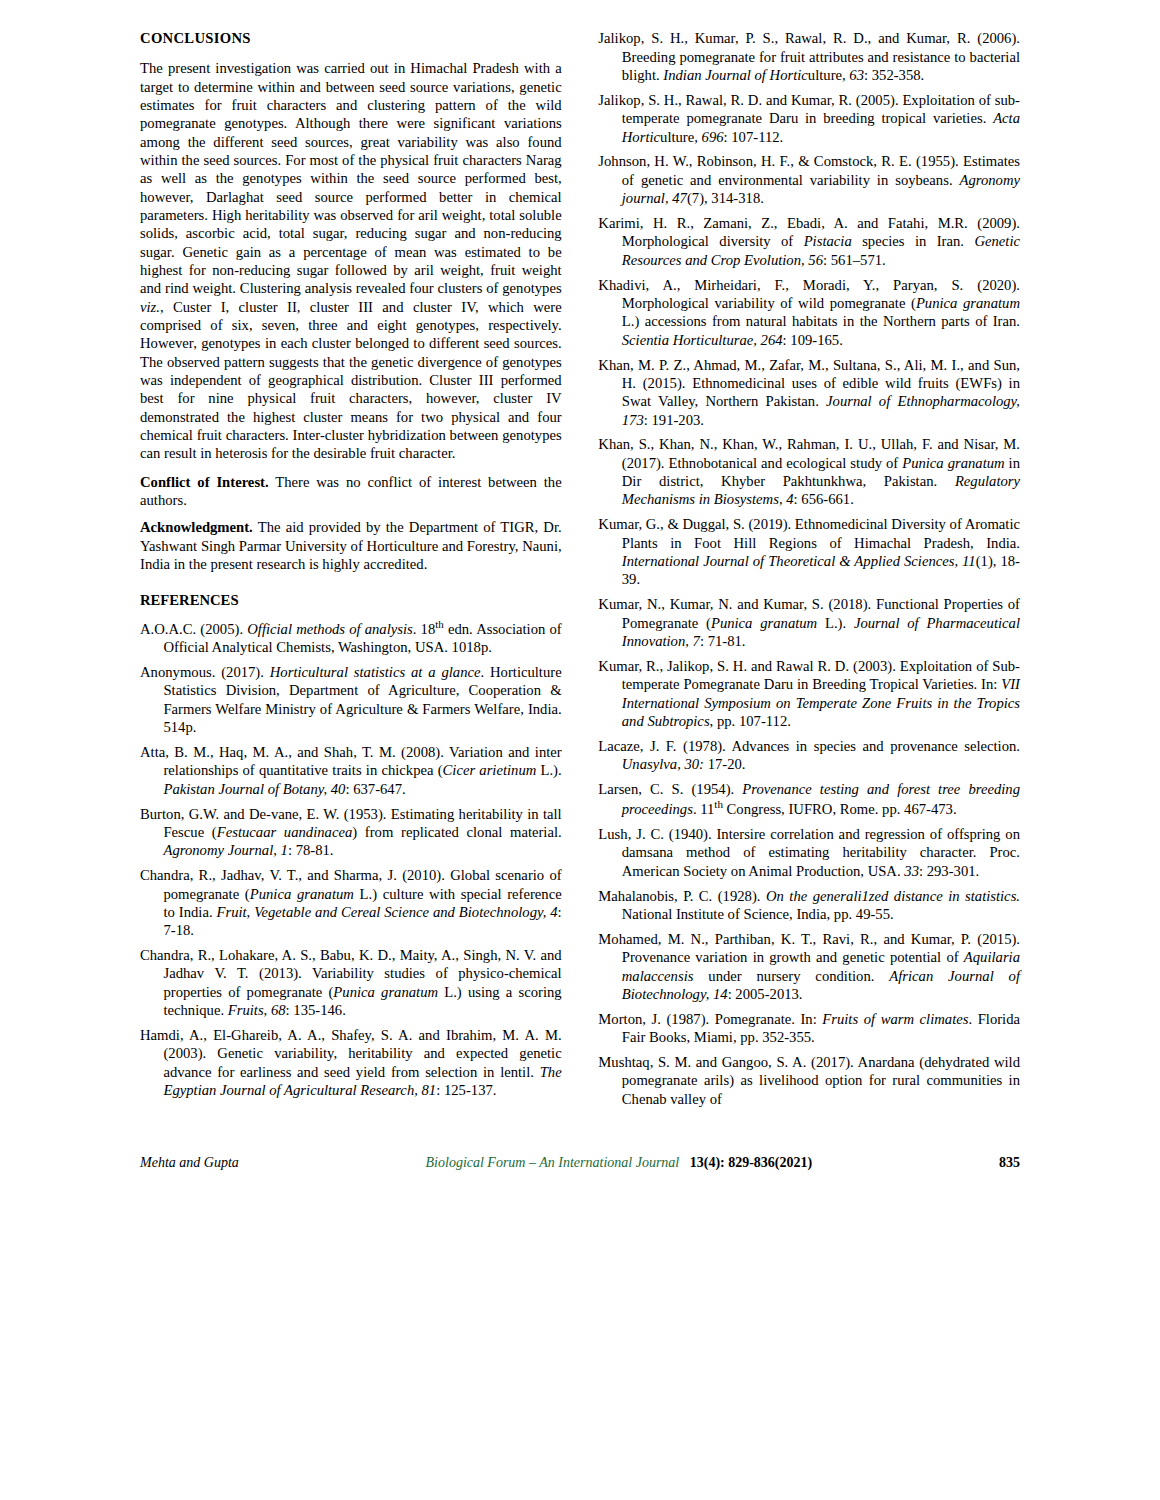Conclusions
The present investigation was carried out in Himachal Pradesh with a target to determine within and between seed source variations, genetic estimates for fruit characters and clustering pattern of the wild pomegranate genotypes. Although there were significant variations among the different seed sources, great variability was also found within the seed sources. For most of the physical fruit characters Narag as well as the genotypes within the seed source performed best, however, Darlaghat seed source performed better in chemical parameters. High heritability was observed for aril weight, total soluble solids, ascorbic acid, total sugar, reducing sugar and non-reducing sugar. Genetic gain as a percentage of mean was estimated to be highest for non-reducing sugar followed by aril weight, fruit weight and rind weight. Clustering analysis revealed four clusters of genotypes viz., Custer I, cluster II, cluster III and cluster IV, which were comprised of six, seven, three and eight genotypes, respectively. However, genotypes in each cluster belonged to different seed sources. The observed pattern suggests that the genetic divergence of genotypes was independent of geographical distribution. Cluster III performed best for nine physical fruit characters, however, cluster IV demonstrated the highest cluster means for two physical and four chemical fruit characters. Inter-cluster hybridization between genotypes can result in heterosis for the desirable fruit character.
Conflict of Interest. There was no conflict of interest between the authors.
Acknowledgment. The aid provided by the Department of TIGR, Dr. Yashwant Singh Parmar University of Horticulture and Forestry, Nauni, India in the present research is highly accredited.
References
A.O.A.C. (2005). Official methods of analysis. 18th edn. Association of Official Analytical Chemists, Washington, USA. 1018p.
Anonymous. (2017). Horticultural statistics at a glance. Horticulture Statistics Division, Department of Agriculture, Cooperation & Farmers Welfare Ministry of Agriculture & Farmers Welfare, India. 514p.
Atta, B. M., Haq, M. A., and Shah, T. M. (2008). Variation and inter relationships of quantitative traits in chickpea (Cicer arietinum L.). Pakistan Journal of Botany, 40: 637-647.
Burton, G.W. and De-vane, E. W. (1953). Estimating heritability in tall Fescue (Festucaar uandinacea) from replicated clonal material. Agronomy Journal, 1: 78-81.
Chandra, R., Jadhav, V. T., and Sharma, J. (2010). Global scenario of pomegranate (Punica granatum L.) culture with special reference to India. Fruit, Vegetable and Cereal Science and Biotechnology, 4: 7-18.
Chandra, R., Lohakare, A. S., Babu, K. D., Maity, A., Singh, N. V. and Jadhav V. T. (2013). Variability studies of physico-chemical properties of pomegranate (Punica granatum L.) using a scoring technique. Fruits, 68: 135-146.
Hamdi, A., El-Ghareib, A. A., Shafey, S. A. and Ibrahim, M. A. M. (2003). Genetic variability, heritability and expected genetic advance for earliness and seed yield from selection in lentil. The Egyptian Journal of Agricultural Research, 81: 125-137.
Jalikop, S. H., Kumar, P. S., Rawal, R. D., and Kumar, R. (2006). Breeding pomegranate for fruit attributes and resistance to bacterial blight. Indian Journal of Horticulture, 63: 352-358.
Jalikop, S. H., Rawal, R. D. and Kumar, R. (2005). Exploitation of sub-temperate pomegranate Daru in breeding tropical varieties. Acta Horticulture, 696: 107-112.
Johnson, H. W., Robinson, H. F., & Comstock, R. E. (1955). Estimates of genetic and environmental variability in soybeans. Agronomy journal, 47(7), 314-318.
Karimi, H. R., Zamani, Z., Ebadi, A. and Fatahi, M.R. (2009). Morphological diversity of Pistacia species in Iran. Genetic Resources and Crop Evolution, 56: 561–571.
Khadivi, A., Mirheidari, F., Moradi, Y., Paryan, S. (2020). Morphological variability of wild pomegranate (Punica granatum L.) accessions from natural habitats in the Northern parts of Iran. Scientia Horticulturae, 264: 109-165.
Khan, M. P. Z., Ahmad, M., Zafar, M., Sultana, S., Ali, M. I., and Sun, H. (2015). Ethnomedicinal uses of edible wild fruits (EWFs) in Swat Valley, Northern Pakistan. Journal of Ethnopharmacology, 173: 191-203.
Khan, S., Khan, N., Khan, W., Rahman, I. U., Ullah, F. and Nisar, M. (2017). Ethnobotanical and ecological study of Punica granatum in Dir district, Khyber Pakhtunkhwa, Pakistan. Regulatory Mechanisms in Biosystems, 4: 656-661.
Kumar, G., & Duggal, S. (2019). Ethnomedicinal Diversity of Aromatic Plants in Foot Hill Regions of Himachal Pradesh, India. International Journal of Theoretical & Applied Sciences, 11(1), 18-39.
Kumar, N., Kumar, N. and Kumar, S. (2018). Functional Properties of Pomegranate (Punica granatum L.). Journal of Pharmaceutical Innovation, 7: 71-81.
Kumar, R., Jalikop, S. H. and Rawal R. D. (2003). Exploitation of Sub-temperate Pomegranate Daru in Breeding Tropical Varieties. In: VII International Symposium on Temperate Zone Fruits in the Tropics and Subtropics, pp. 107-112.
Lacaze, J. F. (1978). Advances in species and provenance selection. Unasylva, 30: 17-20.
Larsen, C. S. (1954). Provenance testing and forest tree breeding proceedings. 11th Congress, IUFRO, Rome. pp. 467-473.
Lush, J. C. (1940). Intersire correlation and regression of offspring on damsana method of estimating heritability character. Proc. American Society on Animal Production, USA. 33: 293-301.
Mahalanobis, P. C. (1928). On the generali1zed distance in statistics. National Institute of Science, India, pp. 49-55.
Mohamed, M. N., Parthiban, K. T., Ravi, R., and Kumar, P. (2015). Provenance variation in growth and genetic potential of Aquilaria malaccensis under nursery condition. African Journal of Biotechnology, 14: 2005-2013.
Morton, J. (1987). Pomegranate. In: Fruits of warm climates. Florida Fair Books, Miami, pp. 352-355.
Mushtaq, S. M. and Gangoo, S. A. (2017). Anardana (dehydrated wild pomegranate arils) as livelihood option for rural communities in Chenab valley of
Mehta and Gupta
Biological Forum – An International Journal 13(4): 829-836(2021)
835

********

EXERCISE GOAL
Please reproduce exactly the lines in the listing above from the one containing "Karimi, H. R., Zamani, Z., Ebadi, A." through the one containing "Kumar, N., Kumar, N.", both included, and nothing more.

RESULT OF THIS TASK
Karimi, H. R., Zamani, Z., Ebadi, A. and Fatahi, M.R. (2009). Morphological diversity of Pistacia species in Iran. Genetic Resources and Crop Evolution, 56: 561–571.
Khadivi, A., Mirheidari, F., Moradi, Y., Paryan, S. (2020). Morphological variability of wild pomegranate (Punica granatum L.) accessions from natural habitats in the Northern parts of Iran. Scientia Horticulturae, 264: 109-165.
Khan, M. P. Z., Ahmad, M., Zafar, M., Sultana, S., Ali, M. I., and Sun, H. (2015). Ethnomedicinal uses of edible wild fruits (EWFs) in Swat Valley, Northern Pakistan. Journal of Ethnopharmacology, 173: 191-203.
Khan, S., Khan, N., Khan, W., Rahman, I. U., Ullah, F. and Nisar, M. (2017). Ethnobotanical and ecological study of Punica granatum in Dir district, Khyber Pakhtunkhwa, Pakistan. Regulatory Mechanisms in Biosystems, 4: 656-661.
Kumar, G., & Duggal, S. (2019). Ethnomedicinal Diversity of Aromatic Plants in Foot Hill Regions of Himachal Pradesh, India. International Journal of Theoretical & Applied Sciences, 11(1), 18-39.
Kumar, N., Kumar, N. and Kumar, S. (2018). Functional Properties of Pomegranate (Punica granatum L.). Journal of Pharmaceutical Innovation, 7: 71-81.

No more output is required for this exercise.